_Problem details_
Word for word, write the lines below out again, with no pictures.

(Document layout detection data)
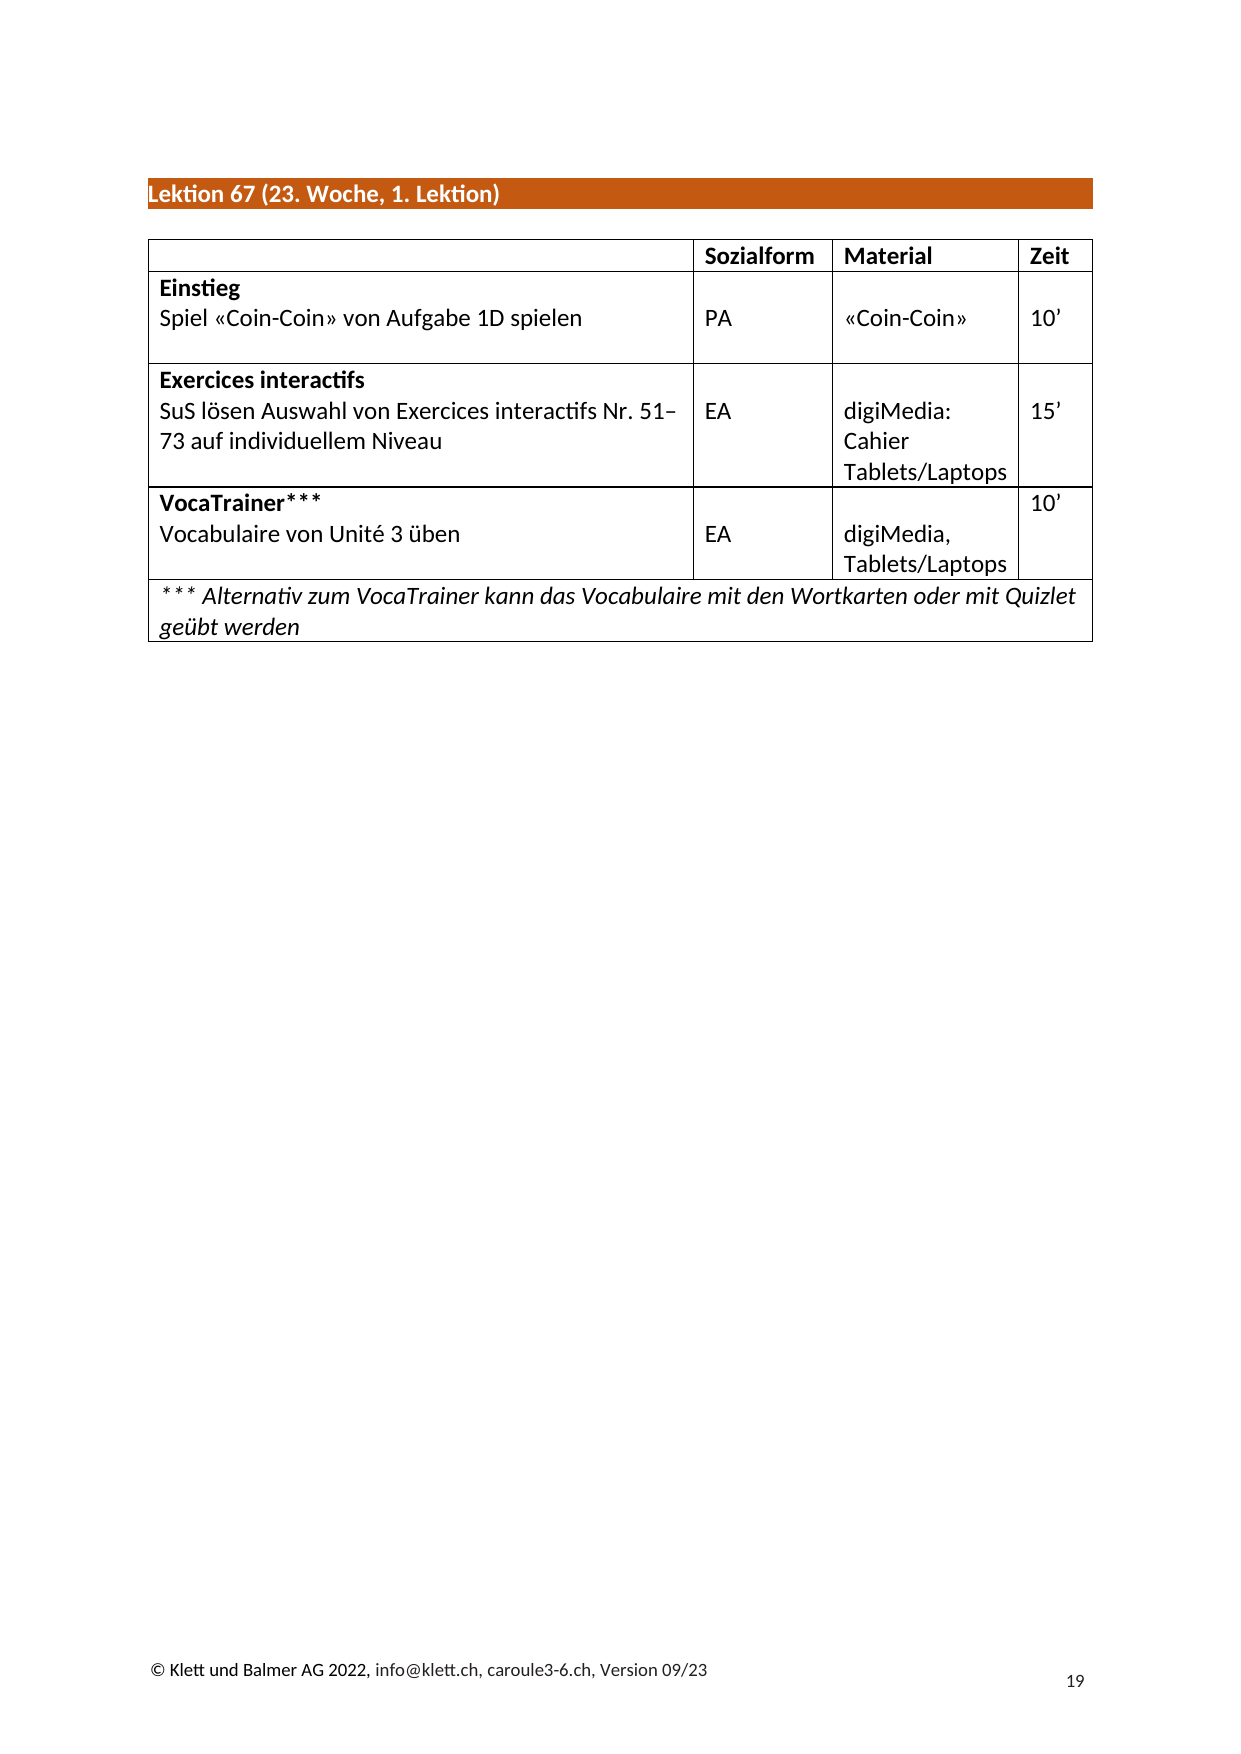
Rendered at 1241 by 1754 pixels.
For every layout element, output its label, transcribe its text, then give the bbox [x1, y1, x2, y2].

table_cell digiMedia: Cahier Tablets/Laptops [833, 364, 1018, 486]
table_header Sozialform [694, 240, 832, 271]
table_cell digiMedia, Tablets/Laptops [833, 488, 1018, 579]
table_cell *** Alternativ zum VocaTrainer kann das Vocabulaire mit den Wortkarten oder mit Quizlet geübt werden [149, 580, 1092, 641]
table_cell 10’ [1019, 488, 1092, 579]
table_cell PA [694, 272, 832, 363]
table_header Material [833, 240, 1018, 271]
table_cell «Coin-Coin» [833, 272, 1018, 363]
table_header Zeit [1019, 240, 1092, 271]
table_cell 15’ [1019, 364, 1092, 486]
table_cell EA [694, 488, 832, 579]
table_cell Einstieg Spiel «Coin-Coin» von Aufgabe 1D spielen [149, 272, 693, 363]
table_header [149, 240, 693, 271]
table_cell Exercices interactifs SuS lösen Auswahl von Exercices interactifs Nr. 51–73 auf individuellem Niveau [149, 364, 693, 486]
table_cell VocaTrainer*** Vocabulaire von Unité 3 üben [149, 488, 693, 579]
table_cell 10’ [1019, 272, 1092, 363]
text Lektion 67 (23. Woche, 1. Lektion) [148, 178, 1093, 209]
table_cell EA [694, 364, 832, 486]
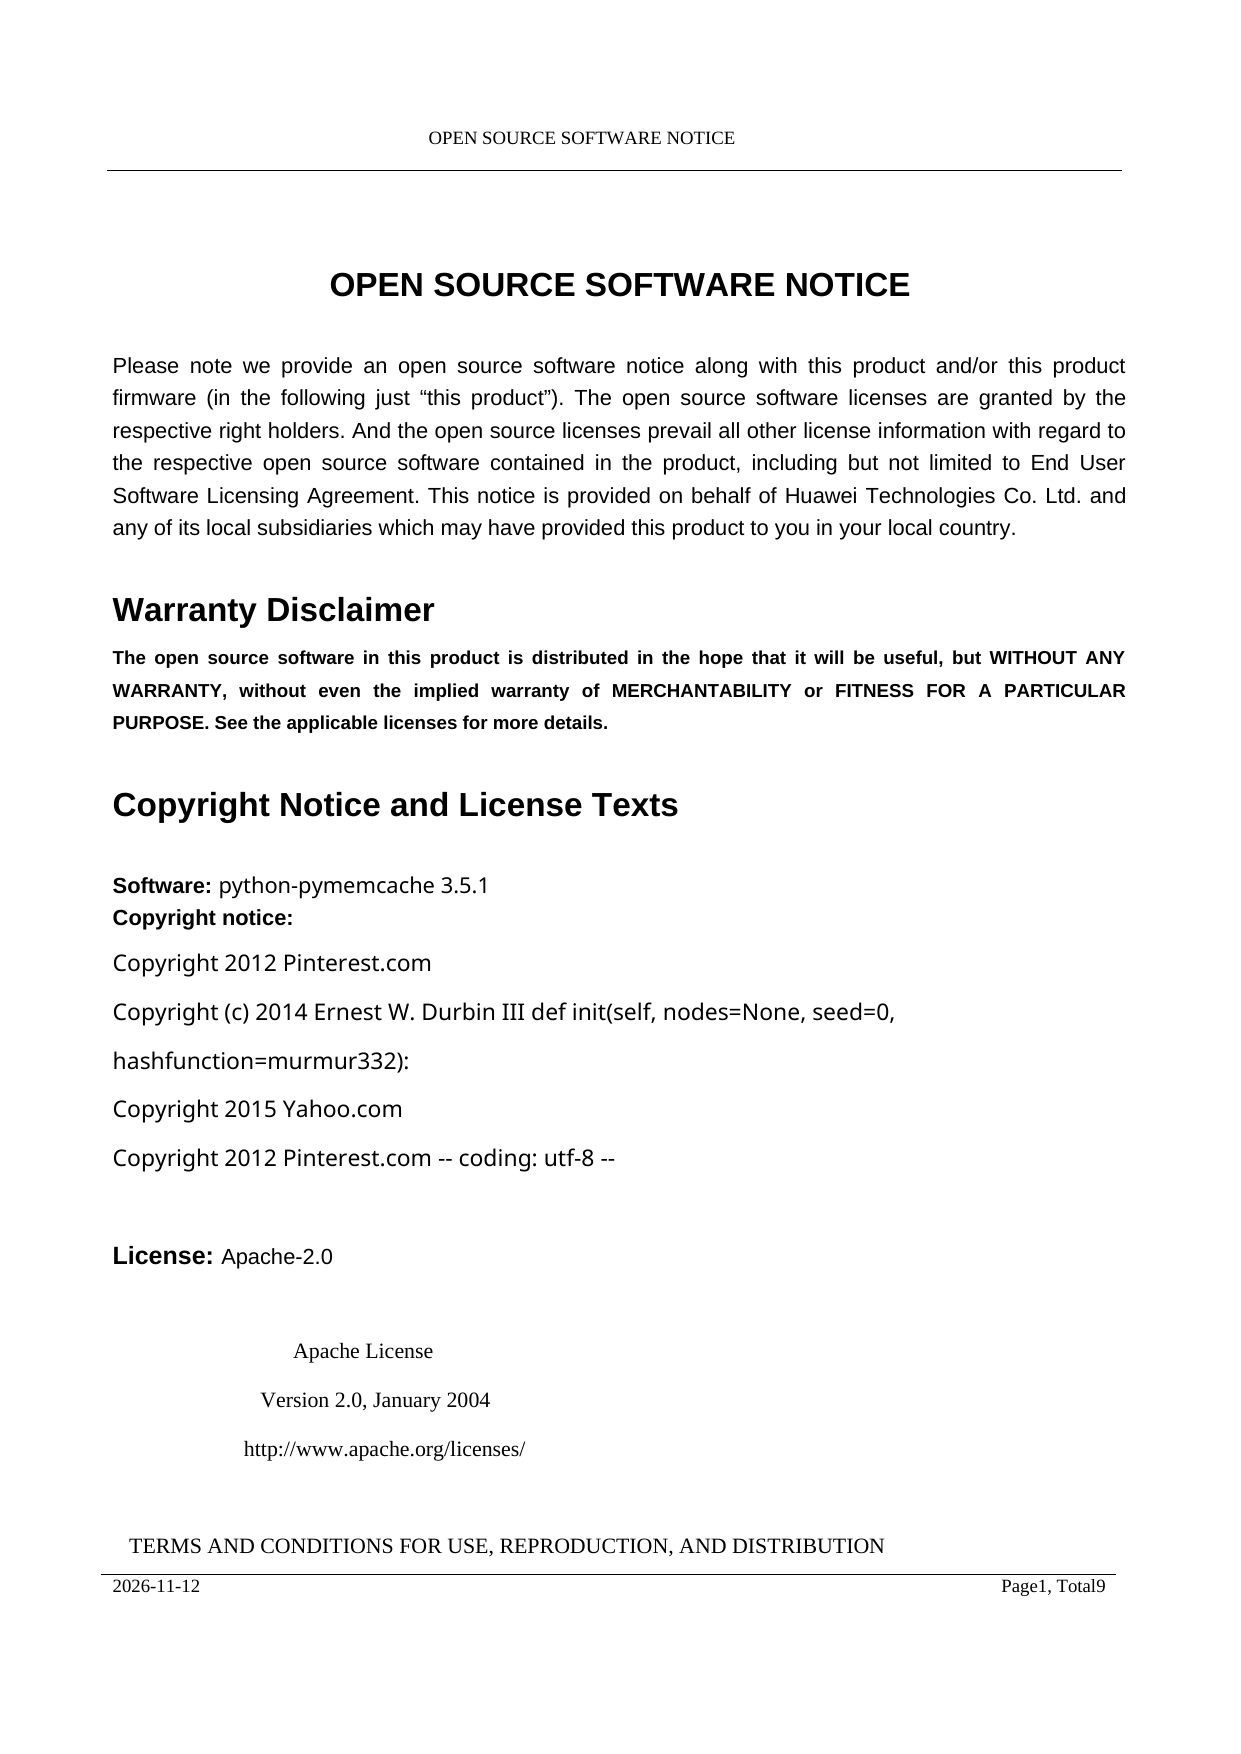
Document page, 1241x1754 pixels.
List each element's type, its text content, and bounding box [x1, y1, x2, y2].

text Please note we provide an open source software notice along with this product and/or this product firmware (in the following just “this product”). The open source software licenses are granted by the respective right holders. And the open source licenses prevail all other license information with regard to the respective open source software contained in the product, including but not limited to End User Software Licensing Agreement. This notice is provided on behalf of Huawei Technologies Co. Ltd. and any of its local subsidiaries which may have provided this product to you in your local country. [112, 349, 1128, 544]
text License: Apache-2.0 [112, 1239, 1128, 1272]
text Copyright notice: [112, 901, 1128, 934]
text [112, 1286, 1128, 1562]
text Warranty Disclaimer [112, 576, 1128, 641]
text The open source software in this product is distributed in the hope that it will be useful, but WITHOUT ANY WARRANTY, without even the implied warranty of MERCHANTABILITY or FITNESS FOR A PARTICULAR PURPOSE. See the applicable licenses for more details. [112, 641, 1128, 739]
text Software: python-pymemcache 3.5.1 [112, 869, 1128, 901]
text Copyright 2012 Pinterest.com Copyright (c) 2014 Ernest W. Durbin III def init(self, nodes=None, seed=0, hashfunction=murmur332): Copyright 2015 Yahoo.com Copyright 2012 Pinterest.com -- coding: utf-8 -- [112, 947, 1128, 1223]
text OPEN SOURCE SOFTWARE NOTICE [112, 251, 1128, 316]
text Copyright Notice and License Texts [112, 771, 1128, 836]
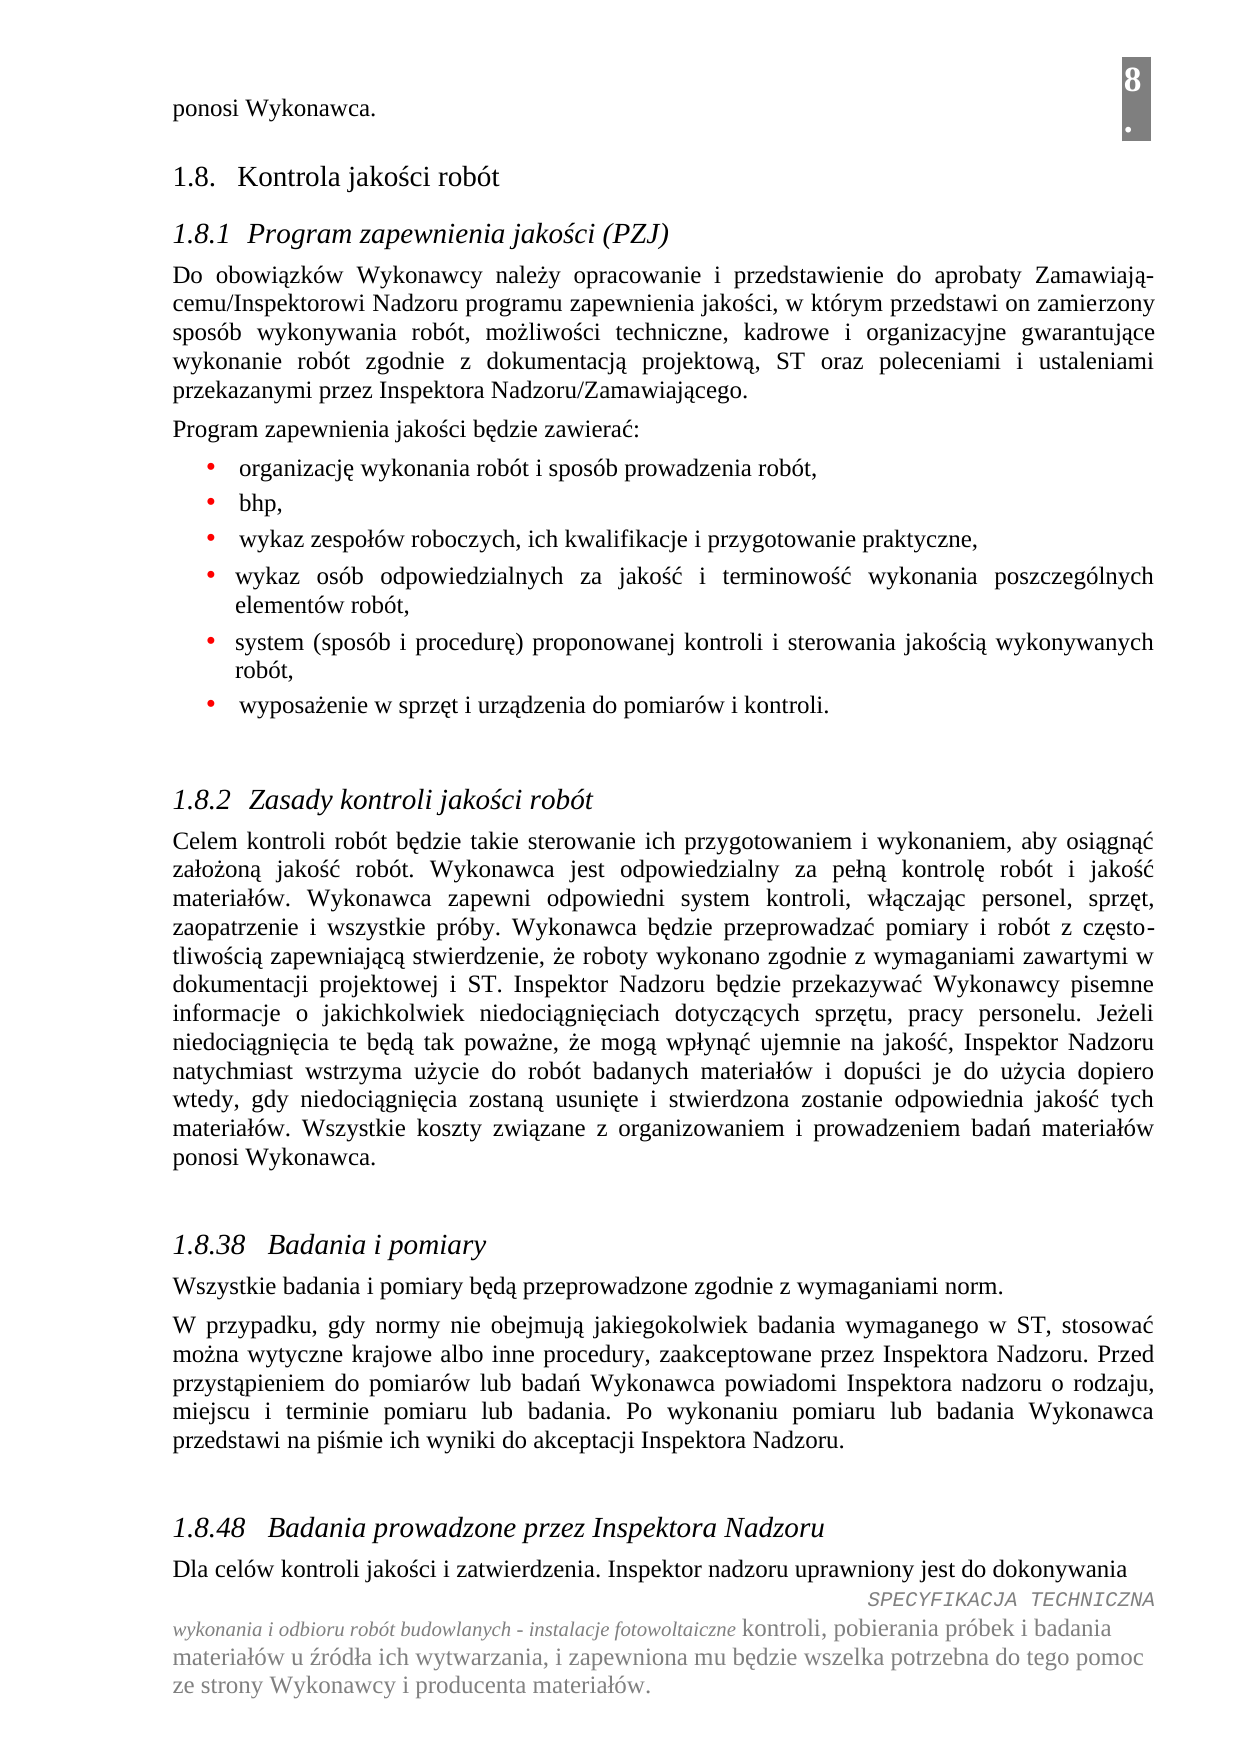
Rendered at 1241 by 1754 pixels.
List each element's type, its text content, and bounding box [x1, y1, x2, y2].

_Task output_
Rendered at 1241 by 1754 pixels.
For every layout element, output its label, transcribe its text, then give the bbox [x1, y1, x2, y2].

table_cell digiMedia: Cahier Tablets/Laptops [833, 364, 1018, 486]
table_header Sozialform [694, 240, 832, 271]
table_cell digiMedia, Tablets/Laptops [833, 488, 1018, 579]
table_cell *** Alternativ zum VocaTrainer kann das Vocabulaire mit den Wortkarten oder mit Quizlet geübt werden [149, 580, 1092, 641]
table_cell 10’ [1019, 488, 1092, 579]
table_cell PA [694, 272, 832, 363]
table_header Material [833, 240, 1018, 271]
table_cell «Coin-Coin» [833, 272, 1018, 363]
table_header Zeit [1019, 240, 1092, 271]
table_cell 15’ [1019, 364, 1092, 486]
table_cell EA [694, 488, 832, 579]
table_cell Einstieg Spiel «Coin-Coin» von Aufgabe 1D spielen [149, 272, 693, 363]
table_header [149, 240, 693, 271]
table_cell Exercices interactifs SuS lösen Auswahl von Exercices interactifs Nr. 51–73 auf individuellem Niveau [149, 364, 693, 486]
table_cell VocaTrainer*** Vocabulaire von Unité 3 üben [149, 488, 693, 579]
table_cell 10’ [1019, 272, 1092, 363]
text Lektion 67 (23. Woche, 1. Lektion) [148, 178, 1093, 209]
table_cell EA [694, 364, 832, 486]
Document page, 1241x1754 pixels.
List each element's type, its text content, and bounding box [x1, y1, x2, y2].

text Please note we provide an open source software notice along with this product and/or this product firmware (in the following just “this product”). The open source software licenses are granted by the respective right holders. And the open source licenses prevail all other license information with regard to the respective open source software contained in the product, including but not limited to End User Software Licensing Agreement. This notice is provided on behalf of Huawei Technologies Co. Ltd. and any of its local subsidiaries which may have provided this product to you in your local country. [112, 349, 1128, 544]
text License: Apache-2.0 [112, 1239, 1128, 1272]
text Copyright notice: [112, 901, 1128, 934]
text [112, 1286, 1128, 1562]
text Warranty Disclaimer [112, 576, 1128, 641]
text The open source software in this product is distributed in the hope that it will be useful, but WITHOUT ANY WARRANTY, without even the implied warranty of MERCHANTABILITY or FITNESS FOR A PARTICULAR PURPOSE. See the applicable licenses for more details. [112, 641, 1128, 739]
text Software: python-pymemcache 3.5.1 [112, 869, 1128, 901]
text Copyright 2012 Pinterest.com Copyright (c) 2014 Ernest W. Durbin III def init(self, nodes=None, seed=0, hashfunction=murmur332): Copyright 2015 Yahoo.com Copyright 2012 Pinterest.com -- coding: utf-8 -- [112, 947, 1128, 1223]
text OPEN SOURCE SOFTWARE NOTICE [112, 251, 1128, 316]
text Copyright Notice and License Texts [112, 771, 1128, 836]
Rendered at 1241 by 1754 pixels.
List each element's type, its text content, and bounding box [x1, y1, x2, y2].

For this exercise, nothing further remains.